■ **Description of the task**: Please give an exact transcription of the lines below, from the one that contains "List each element's" to the very last, with no other lines.

■ **Exercise inputs**:
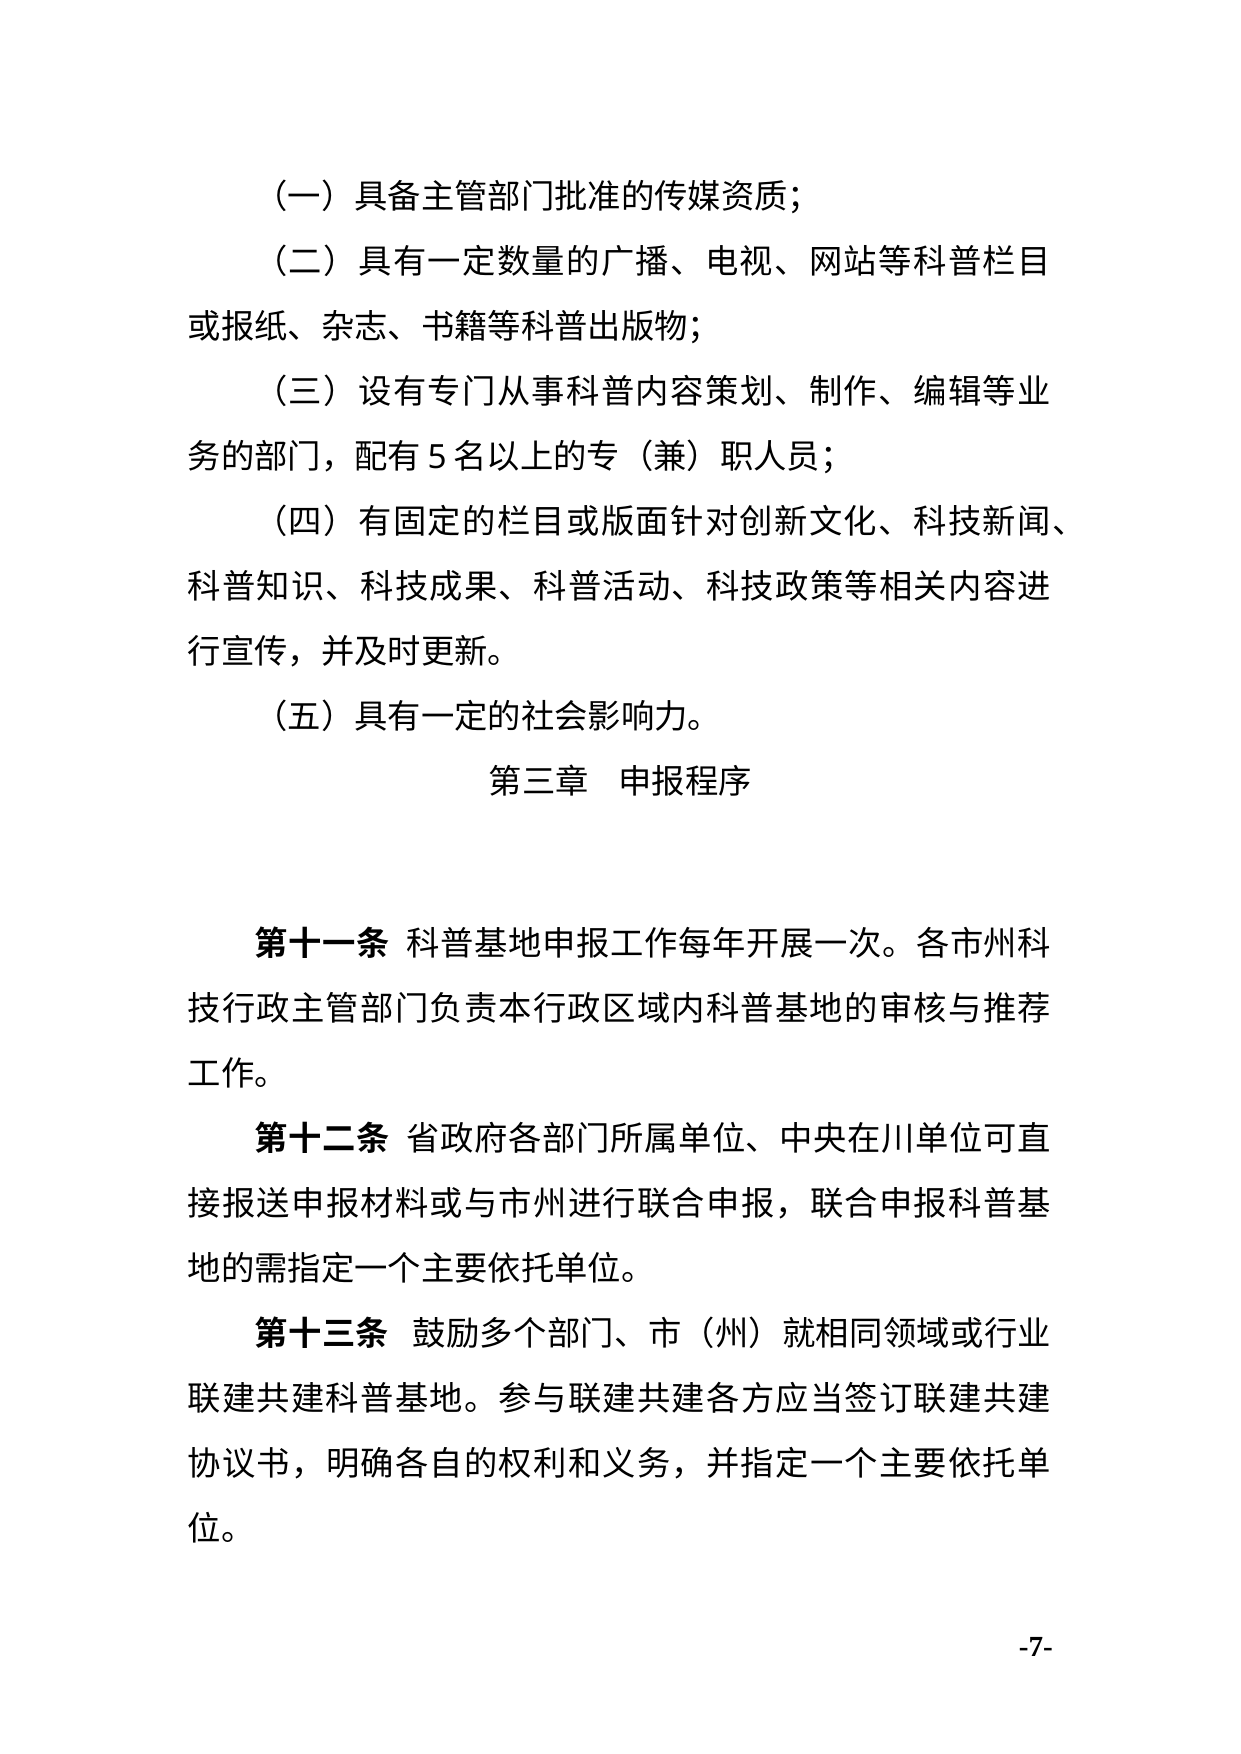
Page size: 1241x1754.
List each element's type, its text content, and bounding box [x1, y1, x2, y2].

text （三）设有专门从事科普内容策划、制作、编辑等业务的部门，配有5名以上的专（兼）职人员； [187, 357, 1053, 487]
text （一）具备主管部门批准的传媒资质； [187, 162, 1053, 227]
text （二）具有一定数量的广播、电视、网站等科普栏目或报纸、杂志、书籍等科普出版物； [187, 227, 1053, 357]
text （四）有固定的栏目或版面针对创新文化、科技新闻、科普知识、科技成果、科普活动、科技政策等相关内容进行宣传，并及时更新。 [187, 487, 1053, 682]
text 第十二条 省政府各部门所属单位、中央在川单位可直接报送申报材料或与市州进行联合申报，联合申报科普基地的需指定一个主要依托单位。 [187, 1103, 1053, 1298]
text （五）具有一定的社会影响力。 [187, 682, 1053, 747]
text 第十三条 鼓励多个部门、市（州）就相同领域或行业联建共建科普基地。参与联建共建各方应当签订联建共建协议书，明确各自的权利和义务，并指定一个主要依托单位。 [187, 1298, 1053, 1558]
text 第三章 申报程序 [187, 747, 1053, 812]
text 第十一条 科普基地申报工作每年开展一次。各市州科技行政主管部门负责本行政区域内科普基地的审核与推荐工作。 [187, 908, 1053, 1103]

■ **Answer box**:
List each element's type, its text content, and bounding box [x1, y1, x2, y2].

text （三）设有专门从事科普内容策划、制作、编辑等业务的部门，配有5名以上的专（兼）职人员； [187, 357, 1053, 487]
text （一）具备主管部门批准的传媒资质； [187, 162, 1053, 227]
text （二）具有一定数量的广播、电视、网站等科普栏目或报纸、杂志、书籍等科普出版物； [187, 227, 1053, 357]
text （四）有固定的栏目或版面针对创新文化、科技新闻、科普知识、科技成果、科普活动、科技政策等相关内容进行宣传，并及时更新。 [187, 487, 1053, 682]
text 第十二条 省政府各部门所属单位、中央在川单位可直接报送申报材料或与市州进行联合申报，联合申报科普基地的需指定一个主要依托单位。 [187, 1103, 1053, 1298]
text （五）具有一定的社会影响力。 [187, 682, 1053, 747]
text 第十三条 鼓励多个部门、市（州）就相同领域或行业联建共建科普基地。参与联建共建各方应当签订联建共建协议书，明确各自的权利和义务，并指定一个主要依托单位。 [187, 1298, 1053, 1558]
text 第三章 申报程序 [187, 747, 1053, 812]
text 第十一条 科普基地申报工作每年开展一次。各市州科技行政主管部门负责本行政区域内科普基地的审核与推荐工作。 [187, 908, 1053, 1103]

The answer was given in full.